START The data
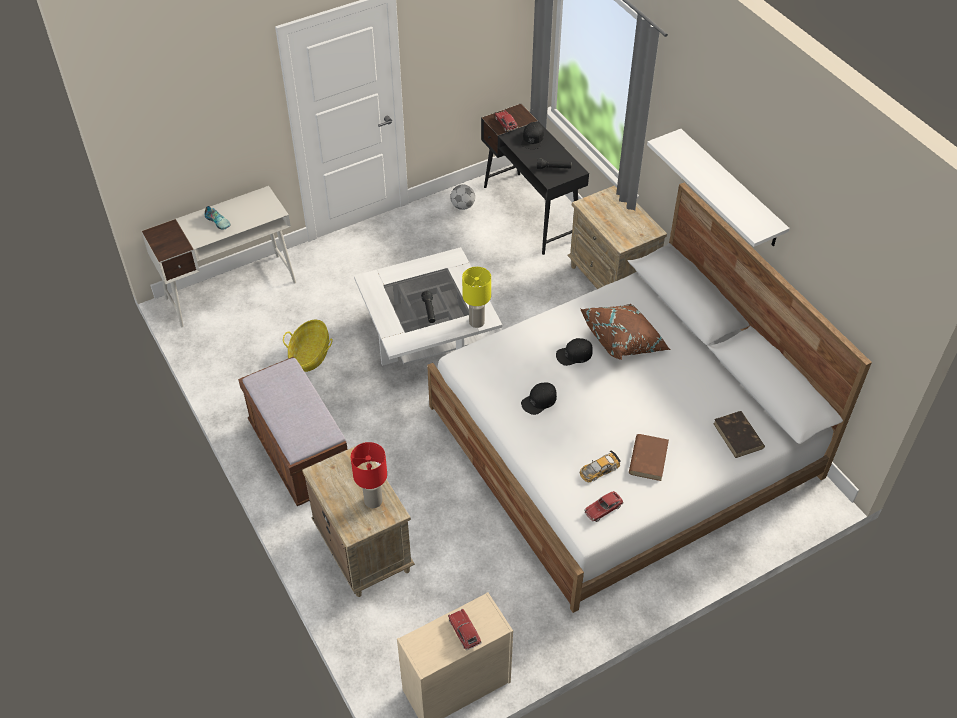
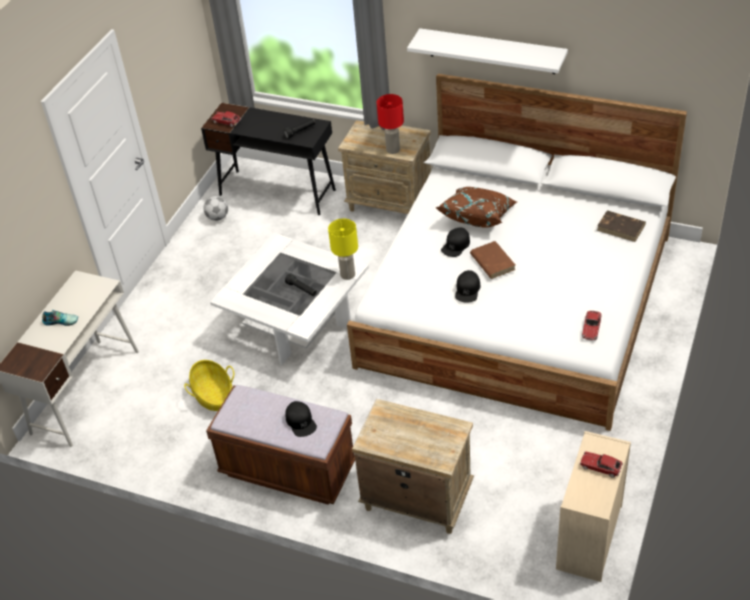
camera: 35 degrees left, 5 degrees down
(373, 500) = (432, 431): red table lamp -> red table lamp (392, 150)
(532, 139) = (260, 121): black cap -> black cap (301, 421)
(599, 469) = (559, 306): toy car -> none
(648, 458) = (582, 278): brown book -> brown book (492, 262)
END The data
● About this task: The response consists of the data above printed line for line, with no pictures.

● Written answer:
camera: 35 degrees left, 5 degrees down
(373, 500) = (432, 431): red table lamp -> red table lamp (392, 150)
(532, 139) = (260, 121): black cap -> black cap (301, 421)
(599, 469) = (559, 306): toy car -> none
(648, 458) = (582, 278): brown book -> brown book (492, 262)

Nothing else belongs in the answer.